Stephen M. Cutler, director of the SEC's division of enforcement, said illicit payments to government officials were "inconsistent with fair play and vigorous competition and are a violation of U.S. law."

David W. Danjczek, Titan's vice president for compliance and ethics, expressed relief that the chapter was drawing to a close.

"Titan will not tolerate ethical breaches or violations of the law," Danjczek said.

Court filings by the SEC and Justice Department state that Titan funneled $2.1 million in 2001 in "social payments" to the election campaign of Benin's president, Mathieu Kerekou. Some of the money paid for T-shirts adorned with both Kerekou's face and a message to vote for him in the upcoming election.

Runoff elections were postponed for four days that year when the second-place finisher complained of widespread fraud. Four days after Kerekou was declared the winner, Benin government officials agreed to quadruple Titan's management fee for developing the country's new telephone network from 5 percent to 20 percent, according to a plea deal filed by the U.S. Justice Department.

Titan later claimed the 20 percent fee was worth at least $9.1 million.

The payments were made through Titan's Benin agent _ Kerekou's business adviser. A former senior Titan official told the business adviser to falsely invoice the "social payments" as consulting services, according to the SEC's complaint against the company.

The complaint does not name either the company official or the business adviser, who between 1999 and 2001 collected a total of $3.5 million from Titan.
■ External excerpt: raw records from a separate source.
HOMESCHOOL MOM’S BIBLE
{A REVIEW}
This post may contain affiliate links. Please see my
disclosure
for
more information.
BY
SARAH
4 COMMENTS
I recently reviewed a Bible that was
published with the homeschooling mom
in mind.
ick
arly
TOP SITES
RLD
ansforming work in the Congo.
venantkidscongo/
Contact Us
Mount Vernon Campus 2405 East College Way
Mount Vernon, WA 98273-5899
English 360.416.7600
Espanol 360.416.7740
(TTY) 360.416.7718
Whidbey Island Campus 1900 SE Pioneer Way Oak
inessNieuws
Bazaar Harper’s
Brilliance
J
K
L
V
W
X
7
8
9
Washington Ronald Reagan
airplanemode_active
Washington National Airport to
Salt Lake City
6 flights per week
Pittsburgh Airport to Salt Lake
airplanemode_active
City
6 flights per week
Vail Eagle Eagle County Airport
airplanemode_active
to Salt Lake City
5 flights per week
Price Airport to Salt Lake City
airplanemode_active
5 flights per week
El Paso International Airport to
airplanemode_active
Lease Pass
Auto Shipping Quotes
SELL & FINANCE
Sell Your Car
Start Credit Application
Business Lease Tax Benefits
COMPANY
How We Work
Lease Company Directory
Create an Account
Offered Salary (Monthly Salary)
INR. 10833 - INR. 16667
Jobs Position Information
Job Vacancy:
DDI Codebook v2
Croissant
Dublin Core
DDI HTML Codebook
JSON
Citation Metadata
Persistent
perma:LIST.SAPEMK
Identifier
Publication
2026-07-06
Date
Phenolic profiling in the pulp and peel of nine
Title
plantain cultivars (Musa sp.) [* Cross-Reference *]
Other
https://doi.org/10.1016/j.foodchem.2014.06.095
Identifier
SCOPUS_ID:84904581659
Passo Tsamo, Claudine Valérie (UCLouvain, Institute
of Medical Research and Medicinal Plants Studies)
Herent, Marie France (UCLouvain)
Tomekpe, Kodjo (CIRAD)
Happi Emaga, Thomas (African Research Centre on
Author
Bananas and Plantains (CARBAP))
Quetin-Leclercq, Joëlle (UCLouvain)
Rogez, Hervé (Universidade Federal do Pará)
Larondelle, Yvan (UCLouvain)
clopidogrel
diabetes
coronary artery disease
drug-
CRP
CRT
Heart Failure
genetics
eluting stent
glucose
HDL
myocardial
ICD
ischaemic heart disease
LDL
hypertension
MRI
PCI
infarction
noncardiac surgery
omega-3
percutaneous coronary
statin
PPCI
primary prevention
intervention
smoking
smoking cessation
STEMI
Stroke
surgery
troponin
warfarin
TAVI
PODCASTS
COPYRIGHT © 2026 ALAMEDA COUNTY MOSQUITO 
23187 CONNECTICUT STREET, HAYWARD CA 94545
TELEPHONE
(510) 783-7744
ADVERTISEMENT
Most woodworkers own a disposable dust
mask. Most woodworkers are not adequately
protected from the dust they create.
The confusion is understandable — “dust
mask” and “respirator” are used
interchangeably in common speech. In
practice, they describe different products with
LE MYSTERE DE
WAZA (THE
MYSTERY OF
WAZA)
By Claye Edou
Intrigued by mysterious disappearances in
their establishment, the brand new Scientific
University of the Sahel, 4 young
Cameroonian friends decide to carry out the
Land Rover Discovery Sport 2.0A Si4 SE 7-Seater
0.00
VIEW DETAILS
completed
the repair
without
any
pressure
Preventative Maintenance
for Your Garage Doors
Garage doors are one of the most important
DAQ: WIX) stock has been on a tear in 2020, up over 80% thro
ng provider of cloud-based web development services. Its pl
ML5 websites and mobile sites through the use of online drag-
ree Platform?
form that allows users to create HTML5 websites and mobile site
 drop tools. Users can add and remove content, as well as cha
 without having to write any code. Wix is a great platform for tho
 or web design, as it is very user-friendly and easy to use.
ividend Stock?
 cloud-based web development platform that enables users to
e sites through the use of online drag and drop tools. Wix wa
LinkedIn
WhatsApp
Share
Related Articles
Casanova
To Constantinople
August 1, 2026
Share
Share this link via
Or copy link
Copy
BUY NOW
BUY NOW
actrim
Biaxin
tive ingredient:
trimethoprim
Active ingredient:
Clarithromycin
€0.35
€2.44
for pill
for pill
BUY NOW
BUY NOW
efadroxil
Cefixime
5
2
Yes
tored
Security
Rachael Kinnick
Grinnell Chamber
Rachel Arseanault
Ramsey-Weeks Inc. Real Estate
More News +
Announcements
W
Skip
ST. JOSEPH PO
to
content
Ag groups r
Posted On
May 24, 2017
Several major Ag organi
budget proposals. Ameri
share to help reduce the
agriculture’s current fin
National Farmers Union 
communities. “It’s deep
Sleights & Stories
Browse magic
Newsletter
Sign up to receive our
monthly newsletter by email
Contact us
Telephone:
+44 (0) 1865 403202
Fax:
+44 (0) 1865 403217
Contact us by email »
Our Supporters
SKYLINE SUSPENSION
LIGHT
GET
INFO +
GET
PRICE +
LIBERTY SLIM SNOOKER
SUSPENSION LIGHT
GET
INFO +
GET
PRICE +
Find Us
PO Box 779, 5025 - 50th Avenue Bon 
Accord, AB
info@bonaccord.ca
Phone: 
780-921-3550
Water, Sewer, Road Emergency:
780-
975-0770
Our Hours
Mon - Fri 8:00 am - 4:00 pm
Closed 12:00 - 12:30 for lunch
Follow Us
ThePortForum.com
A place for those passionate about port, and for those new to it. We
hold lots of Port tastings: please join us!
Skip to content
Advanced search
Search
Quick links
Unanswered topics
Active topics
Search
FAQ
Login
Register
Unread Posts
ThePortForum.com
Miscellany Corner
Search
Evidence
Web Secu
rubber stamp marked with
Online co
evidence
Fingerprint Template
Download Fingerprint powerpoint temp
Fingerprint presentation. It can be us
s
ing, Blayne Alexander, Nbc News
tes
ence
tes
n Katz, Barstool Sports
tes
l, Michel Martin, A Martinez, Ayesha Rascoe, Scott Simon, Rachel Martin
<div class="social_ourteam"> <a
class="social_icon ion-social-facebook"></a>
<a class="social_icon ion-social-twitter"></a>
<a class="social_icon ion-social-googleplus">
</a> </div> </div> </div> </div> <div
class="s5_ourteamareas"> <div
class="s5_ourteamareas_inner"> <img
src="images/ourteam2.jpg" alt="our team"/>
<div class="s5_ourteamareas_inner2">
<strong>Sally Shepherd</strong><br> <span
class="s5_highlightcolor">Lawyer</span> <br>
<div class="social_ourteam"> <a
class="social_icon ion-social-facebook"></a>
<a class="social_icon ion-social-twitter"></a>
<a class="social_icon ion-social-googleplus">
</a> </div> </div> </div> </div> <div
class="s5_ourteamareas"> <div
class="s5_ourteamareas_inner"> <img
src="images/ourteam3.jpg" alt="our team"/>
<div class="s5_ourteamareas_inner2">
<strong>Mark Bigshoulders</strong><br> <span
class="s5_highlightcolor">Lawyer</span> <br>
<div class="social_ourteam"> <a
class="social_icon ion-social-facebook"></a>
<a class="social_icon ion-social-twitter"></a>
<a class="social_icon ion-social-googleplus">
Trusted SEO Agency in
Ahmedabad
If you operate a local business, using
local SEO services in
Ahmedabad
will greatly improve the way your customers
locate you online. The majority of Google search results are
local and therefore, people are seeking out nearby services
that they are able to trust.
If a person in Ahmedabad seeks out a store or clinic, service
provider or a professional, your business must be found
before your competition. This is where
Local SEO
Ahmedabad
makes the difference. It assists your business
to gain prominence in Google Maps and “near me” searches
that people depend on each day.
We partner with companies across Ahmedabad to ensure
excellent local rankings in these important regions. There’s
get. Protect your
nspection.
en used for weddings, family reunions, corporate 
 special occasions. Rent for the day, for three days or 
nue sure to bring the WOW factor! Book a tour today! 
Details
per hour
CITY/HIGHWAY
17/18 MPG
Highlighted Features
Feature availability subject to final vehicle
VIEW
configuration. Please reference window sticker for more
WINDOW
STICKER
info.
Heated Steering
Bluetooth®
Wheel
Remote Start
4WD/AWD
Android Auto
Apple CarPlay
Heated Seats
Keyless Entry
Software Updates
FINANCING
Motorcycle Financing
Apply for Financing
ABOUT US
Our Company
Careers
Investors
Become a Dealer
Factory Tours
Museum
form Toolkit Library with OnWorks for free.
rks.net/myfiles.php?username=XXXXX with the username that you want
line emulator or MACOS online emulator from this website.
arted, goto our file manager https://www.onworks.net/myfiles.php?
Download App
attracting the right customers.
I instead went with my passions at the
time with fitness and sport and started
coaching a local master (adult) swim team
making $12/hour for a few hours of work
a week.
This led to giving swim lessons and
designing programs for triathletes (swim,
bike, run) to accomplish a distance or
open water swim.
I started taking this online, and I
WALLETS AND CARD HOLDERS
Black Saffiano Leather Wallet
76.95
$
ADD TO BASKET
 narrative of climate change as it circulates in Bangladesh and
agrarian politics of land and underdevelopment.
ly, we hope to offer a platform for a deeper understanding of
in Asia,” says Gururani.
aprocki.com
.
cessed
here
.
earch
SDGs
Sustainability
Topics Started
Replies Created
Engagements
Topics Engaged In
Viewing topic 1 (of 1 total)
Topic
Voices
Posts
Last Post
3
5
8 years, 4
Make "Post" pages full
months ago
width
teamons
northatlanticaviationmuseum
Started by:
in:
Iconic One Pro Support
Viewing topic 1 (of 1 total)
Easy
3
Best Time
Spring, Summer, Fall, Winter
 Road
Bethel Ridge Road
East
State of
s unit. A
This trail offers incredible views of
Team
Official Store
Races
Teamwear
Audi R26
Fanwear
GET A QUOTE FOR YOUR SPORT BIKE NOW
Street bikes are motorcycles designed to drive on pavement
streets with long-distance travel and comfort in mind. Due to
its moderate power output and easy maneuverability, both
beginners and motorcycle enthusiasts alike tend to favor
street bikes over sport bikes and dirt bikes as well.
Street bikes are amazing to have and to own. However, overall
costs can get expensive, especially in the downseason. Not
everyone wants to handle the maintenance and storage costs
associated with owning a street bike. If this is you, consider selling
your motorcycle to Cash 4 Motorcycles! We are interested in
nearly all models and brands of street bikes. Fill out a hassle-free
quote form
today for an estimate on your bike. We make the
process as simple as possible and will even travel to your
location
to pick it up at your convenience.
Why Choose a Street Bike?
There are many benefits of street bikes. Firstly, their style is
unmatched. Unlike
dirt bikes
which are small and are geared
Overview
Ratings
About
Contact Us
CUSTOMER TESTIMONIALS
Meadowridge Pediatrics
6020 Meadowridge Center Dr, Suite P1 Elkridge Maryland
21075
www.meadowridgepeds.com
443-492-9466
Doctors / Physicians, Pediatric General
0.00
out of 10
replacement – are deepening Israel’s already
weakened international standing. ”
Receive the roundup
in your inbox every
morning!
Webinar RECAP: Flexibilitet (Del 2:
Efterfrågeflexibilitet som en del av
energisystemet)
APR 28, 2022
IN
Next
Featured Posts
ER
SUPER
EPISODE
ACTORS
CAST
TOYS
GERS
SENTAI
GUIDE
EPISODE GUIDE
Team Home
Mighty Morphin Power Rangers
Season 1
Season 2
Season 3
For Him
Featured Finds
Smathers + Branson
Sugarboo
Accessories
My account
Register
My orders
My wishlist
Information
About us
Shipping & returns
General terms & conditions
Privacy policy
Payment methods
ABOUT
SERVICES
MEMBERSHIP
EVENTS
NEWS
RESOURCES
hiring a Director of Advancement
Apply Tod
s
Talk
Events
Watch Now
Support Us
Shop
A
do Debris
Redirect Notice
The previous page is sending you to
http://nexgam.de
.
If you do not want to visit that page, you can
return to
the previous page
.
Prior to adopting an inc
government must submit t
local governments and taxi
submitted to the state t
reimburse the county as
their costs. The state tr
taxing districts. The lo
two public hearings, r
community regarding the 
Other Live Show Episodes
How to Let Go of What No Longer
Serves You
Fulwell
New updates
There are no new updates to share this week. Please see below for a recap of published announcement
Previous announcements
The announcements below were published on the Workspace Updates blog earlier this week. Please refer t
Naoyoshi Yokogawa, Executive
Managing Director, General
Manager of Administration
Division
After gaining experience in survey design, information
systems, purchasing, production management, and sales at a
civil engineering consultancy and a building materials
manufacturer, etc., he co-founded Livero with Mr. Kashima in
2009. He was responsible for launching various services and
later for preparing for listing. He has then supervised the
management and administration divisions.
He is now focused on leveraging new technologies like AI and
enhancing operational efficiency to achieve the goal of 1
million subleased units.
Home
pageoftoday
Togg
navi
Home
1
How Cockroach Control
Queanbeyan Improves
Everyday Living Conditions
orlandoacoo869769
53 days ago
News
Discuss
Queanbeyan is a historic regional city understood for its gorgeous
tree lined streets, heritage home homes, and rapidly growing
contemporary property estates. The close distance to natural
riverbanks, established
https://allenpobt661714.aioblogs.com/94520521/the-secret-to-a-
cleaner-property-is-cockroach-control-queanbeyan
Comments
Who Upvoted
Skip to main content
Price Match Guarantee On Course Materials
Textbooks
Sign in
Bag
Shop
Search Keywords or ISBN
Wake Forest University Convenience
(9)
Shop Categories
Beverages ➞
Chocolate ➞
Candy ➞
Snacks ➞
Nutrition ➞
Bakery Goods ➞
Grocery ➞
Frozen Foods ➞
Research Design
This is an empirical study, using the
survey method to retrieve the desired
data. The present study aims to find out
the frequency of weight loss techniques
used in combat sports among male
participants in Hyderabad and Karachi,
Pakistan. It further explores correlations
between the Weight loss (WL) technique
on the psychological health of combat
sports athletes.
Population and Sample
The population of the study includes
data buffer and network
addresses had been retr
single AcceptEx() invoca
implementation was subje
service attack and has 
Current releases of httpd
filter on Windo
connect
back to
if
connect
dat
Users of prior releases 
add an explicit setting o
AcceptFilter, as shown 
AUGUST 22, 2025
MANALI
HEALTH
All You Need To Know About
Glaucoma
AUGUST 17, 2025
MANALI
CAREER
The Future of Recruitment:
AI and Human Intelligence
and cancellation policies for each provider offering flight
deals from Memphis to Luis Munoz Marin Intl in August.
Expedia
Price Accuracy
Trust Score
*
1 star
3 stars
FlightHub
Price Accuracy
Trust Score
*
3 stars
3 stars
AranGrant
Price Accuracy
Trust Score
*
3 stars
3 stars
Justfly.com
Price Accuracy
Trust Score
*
The Justice Department noted that no charges have been brought against Kerekou, a former Marxist dictator who ruled Benin for years until a democratic transfer of power in 1991. He was elected five years later and remains in office.

Titan discontinued its Benin operations in 2002.

Concerns of Titan's possible overseas bribery first surfaced in 2003 during Lockheed Martin Corp.'s attempted merger with Titan. The allegations helped lead to the deal's collapse and dragged down company earnings. Titan, the largest provider of translators to the U.S. government, has projected revenues in 2004 of more than $2 billion.

Titan said it has negotiated an administrative settlement with the U.S. Navy that will it to continue to receive government contracts.

The investigation by the SEC and U.S. Justice Department also found that although Titan did business in more than 60 countries, the company had no policy on overseas bribery, disregarded the limited policies in effect and failed to oversee its 120 agents around the world.

The SEC found the lax rules led to a series of problems between 1999 and 2003:

_ Titan falsified documents that allowed its agents to underreport local commission payments in Nepal, Bangladesh and Sri Lanka;

_ Underreported commission payments on equipment exported to Sri Lanka, France and Japan in documents presented to the U.S. government;

_ Paid a World Bank Group analyst in cash to assist Titan in its project.

_ Gave an $1,850 pair of earrings to Kerekou's wife in 1999.

Titan said it expanded its ethics, anti-bribery and arms exporting practices last year.